Quoted passage.
------------------------------------

- WIS 124 highlighted in red

Route information
- Maintained by WisDOT
- Length: 17.59 mi (28.31 km)

Major junctions
- South end: US 53 / CTH-OO in Lake Hallie
- North end: WIS 64 in Eagleton

Location
- Country: United States
- State: Wisconsin
- Counties: Chippewa

Highway system
- Wisconsin State Trunk Highway System; Interstate; US; State; Scenic; Rustic;
| ← WIS 123 |  | → WIS 125 |

= Wisconsin Highway 124 =

State highway in Wisconsin

State Trunk Highway 124 (often called Highway 124, STH-124 or WIS 124) is a state highway in the US state of Wisconsin. It runs in north–south in west central Wisconsin from Lake Hallie to near Eagleton, in the Town of Eagle Point. The entire length of the highway is in Chippewa County. It previously extended into Eau Claire County, but the Eau Claire County section was renumbered WIS 312 as part of the US Highway 53 (US 53) bypass project in 2006.

------------------------------------

Written task A.
Answer these questions about the Wisconsin Highway 124 page, one answer per line:
(i) How long is the highway?
(ii) Where is its south end?
(iii) What was the former Eau Claire County section renumbered as, and in what year?
The Wisconsin Highway 124 page and the rows have no connection to each other.

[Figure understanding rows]

------------------------------------

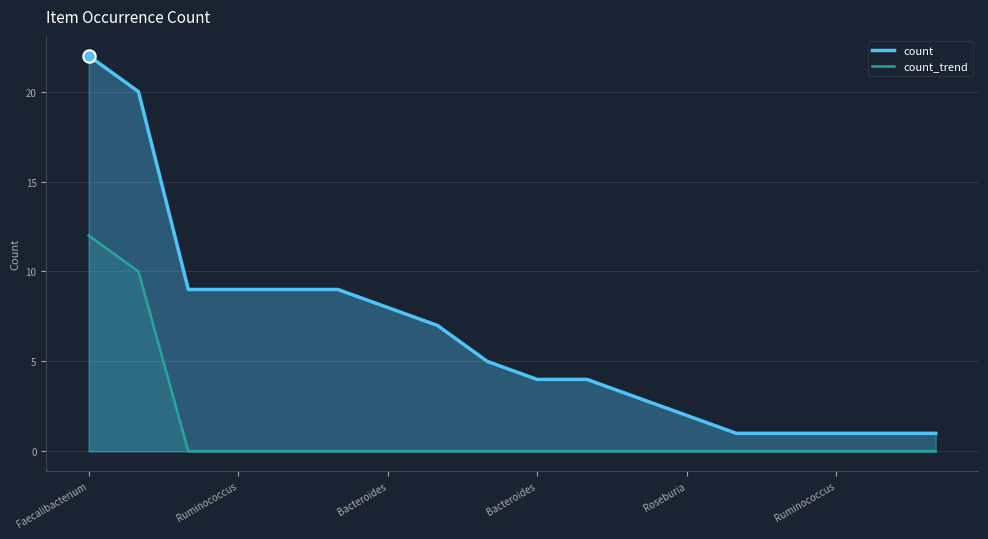

Which series has the largest total across all categories?

count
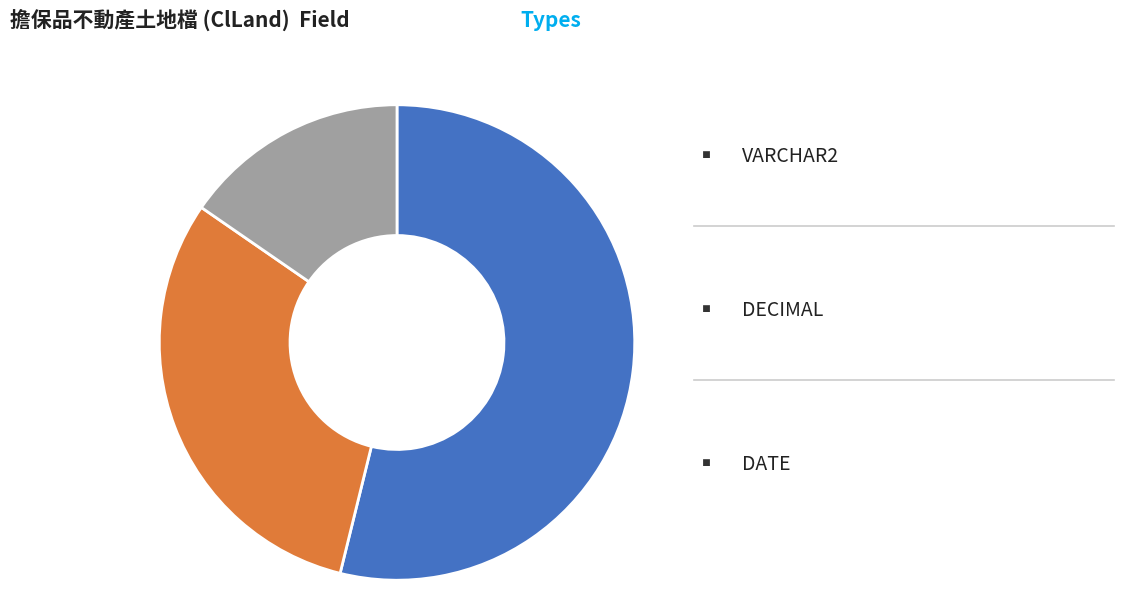

Does any single category account for the majority?

Yes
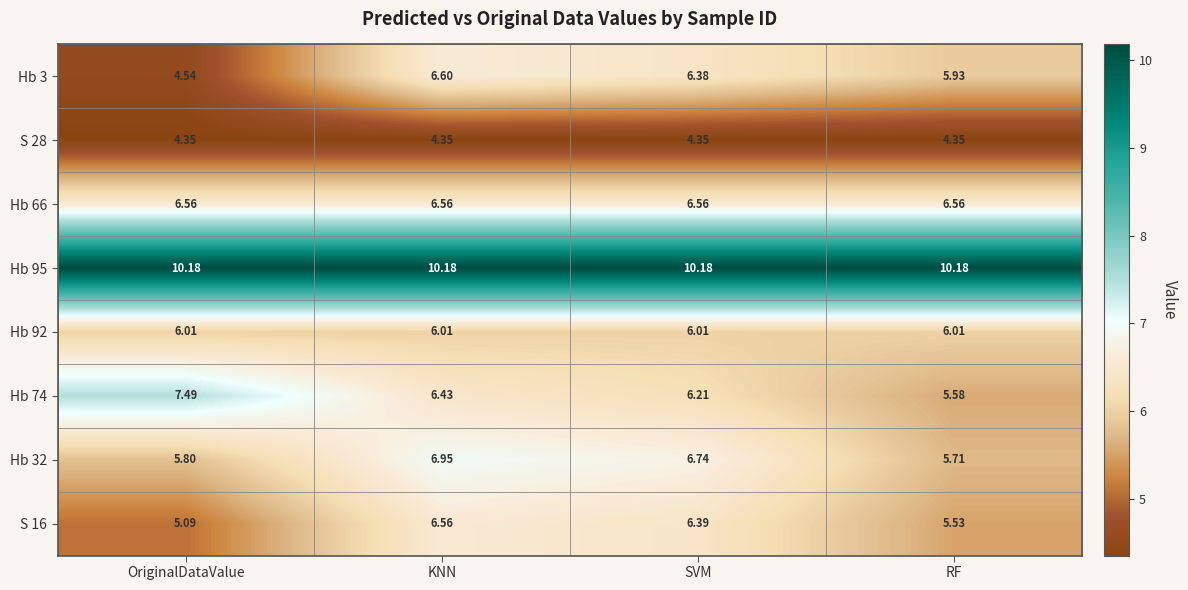

Rank the categories by Hb 74 value from highest to lowest.

OriginalDataValue, KNN, SVM, RF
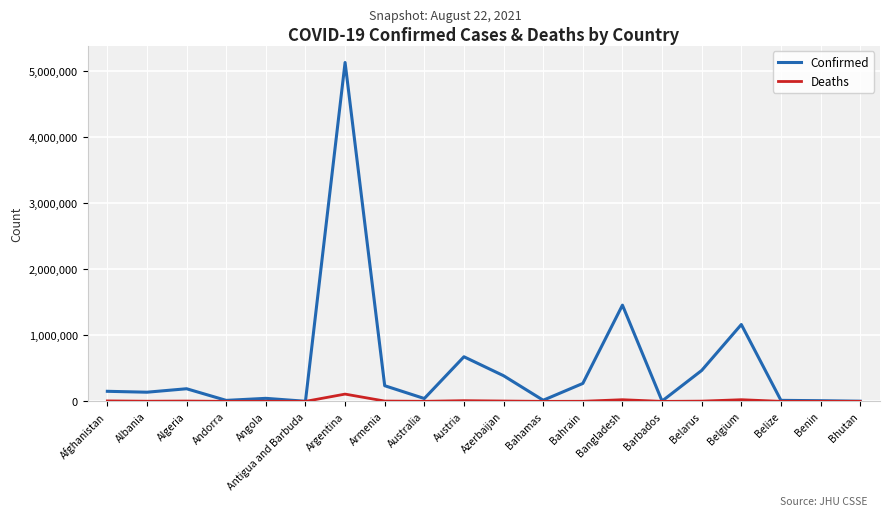

List the series in order of their peak value, lowest first.

Deaths, Confirmed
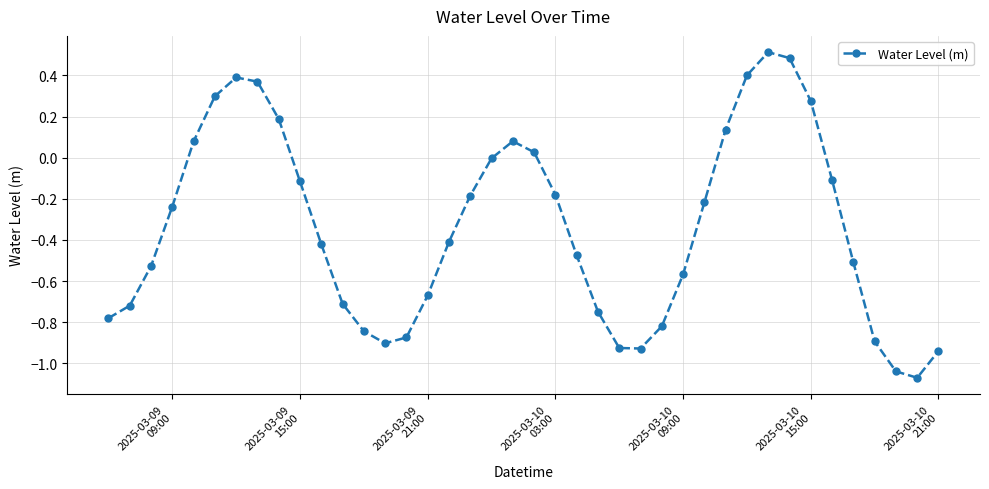

What is the greatest value displayed?

0.5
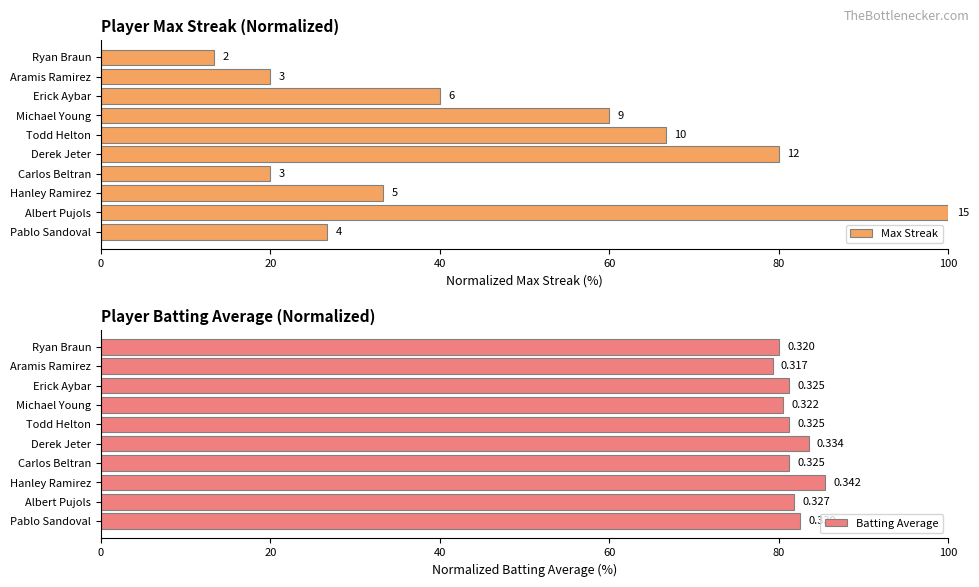

What is the lowest value of the Batting Average series?

79.2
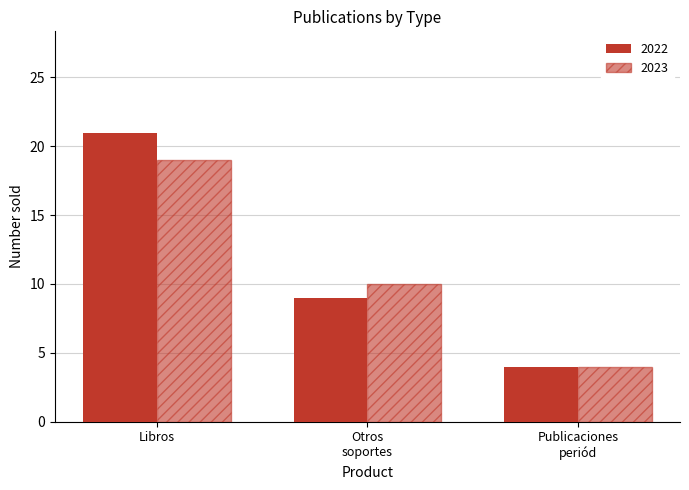

How many data points in 2023 are less than 10?

1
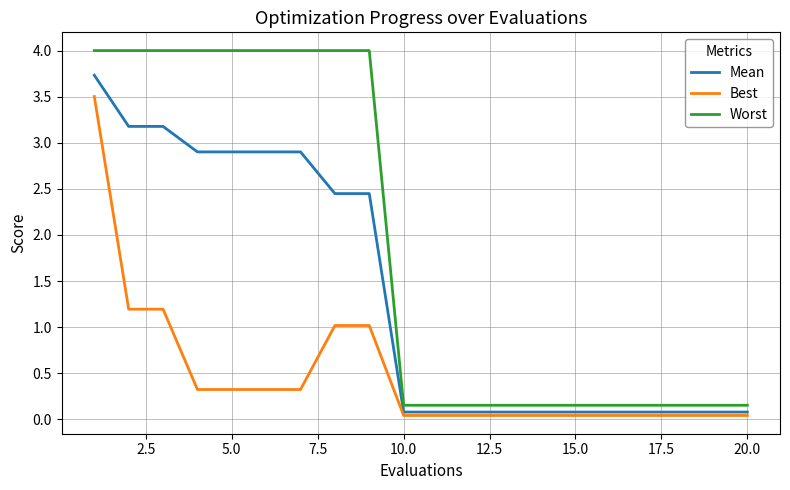

List the series in order of their overall mean, highest first.

Worst, Mean, Best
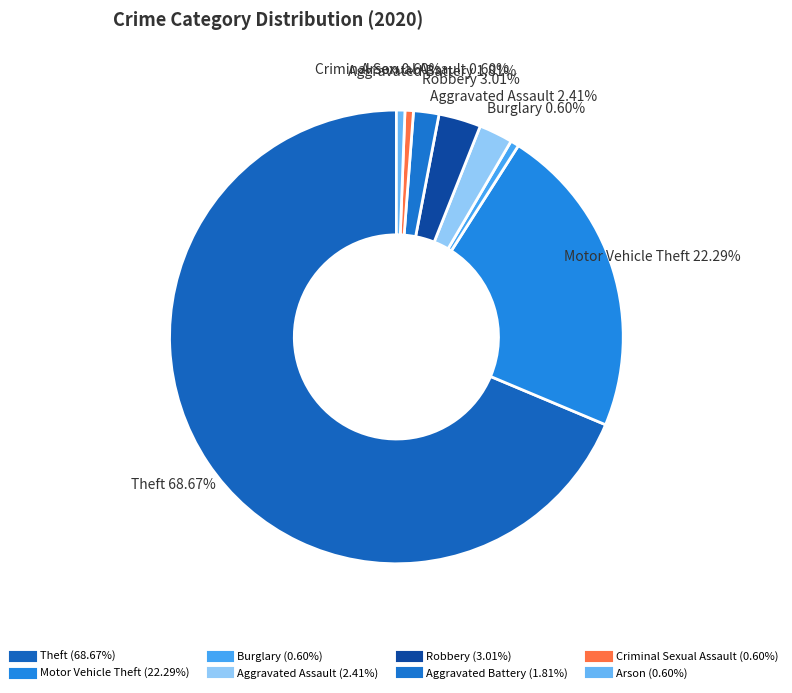

How many segments does this pie chart have?

8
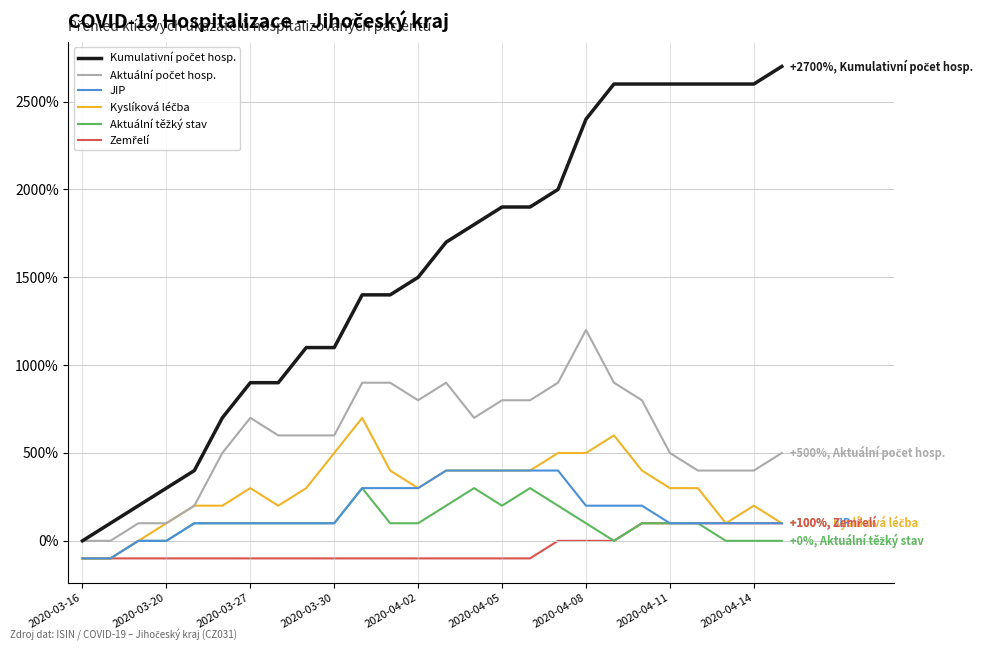

What is the smallest value displayed?

-100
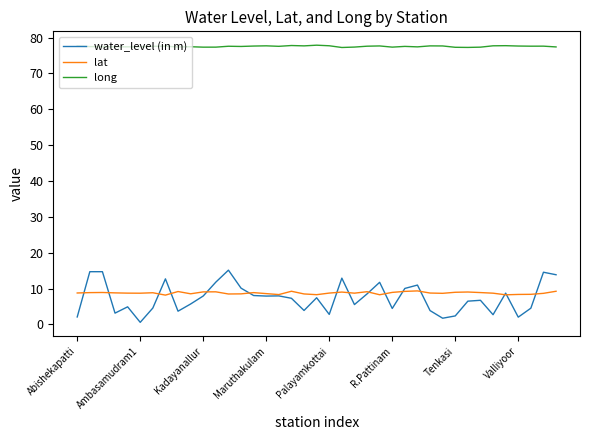

Rank the series by their maximum value, from lowest to highest.

lat, water_level (in m), long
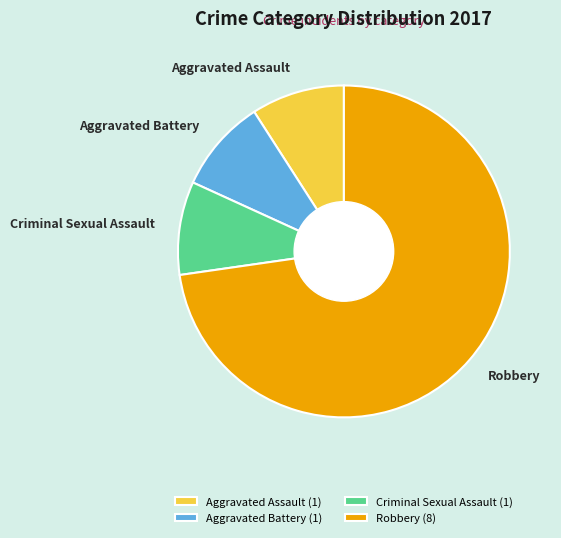

Is it true that Criminal Sexual Assault (1) is 1% of the pie?

False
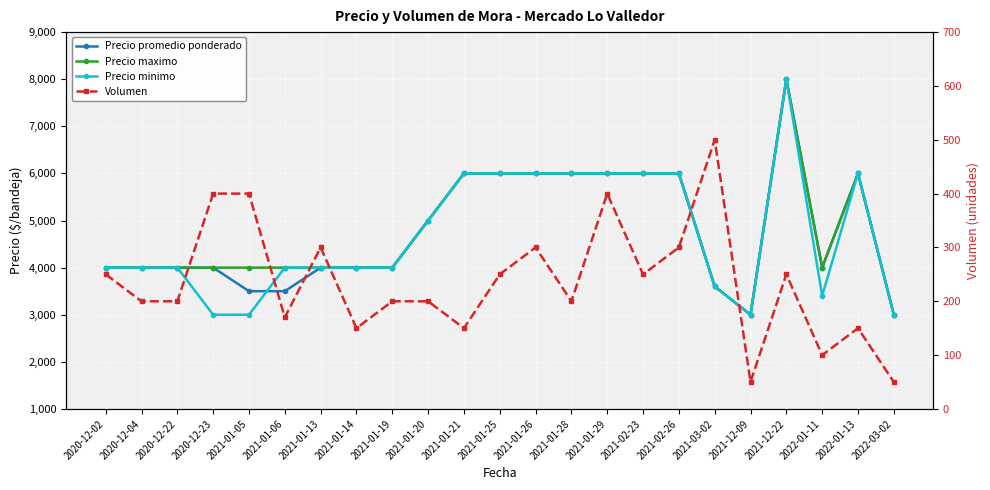

The Volumen series shows 250 at 2021-12-22. True or false?

True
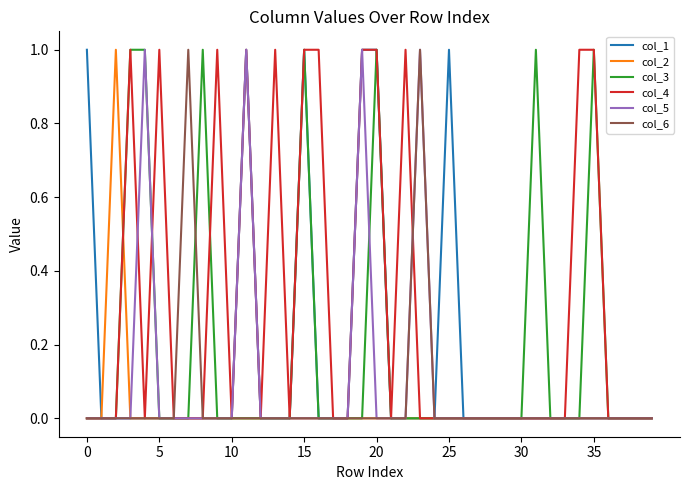

Which series has the largest total across all categories?

col_4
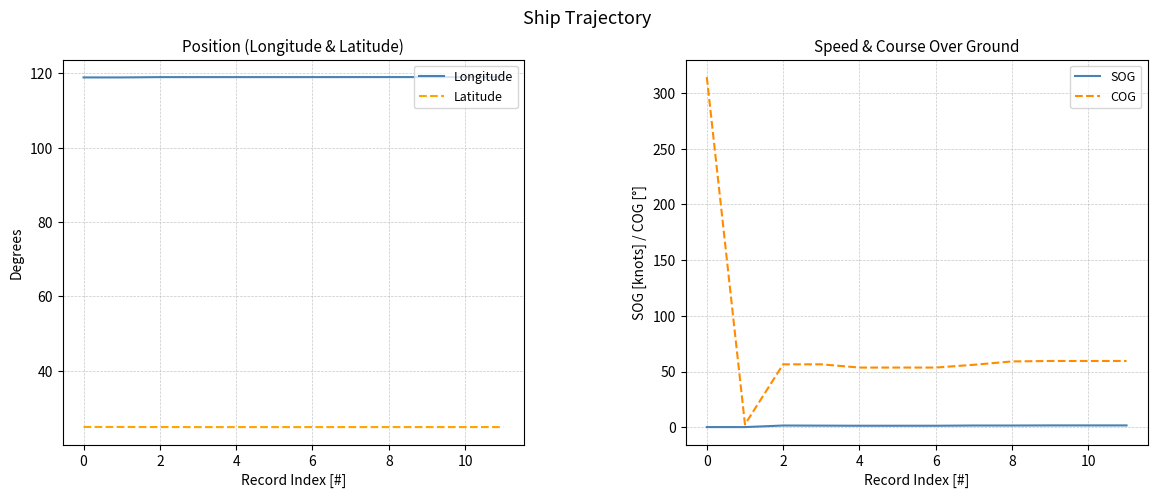

What is the sum of the Latitude values at 2 and 8?

49.7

------------------------------------

Written task B. In the rows, repeat the stretch from the line containing "What is the sum" through the end of the rows.

Answer box A.
(i) 17.59 mi (28.31 km)
(ii) US 53 / CTH-OO in Lake Hallie
(iii) WIS 312, in 2006

Answer box B.
What is the sum of the Latitude values at 2 and 8?

49.7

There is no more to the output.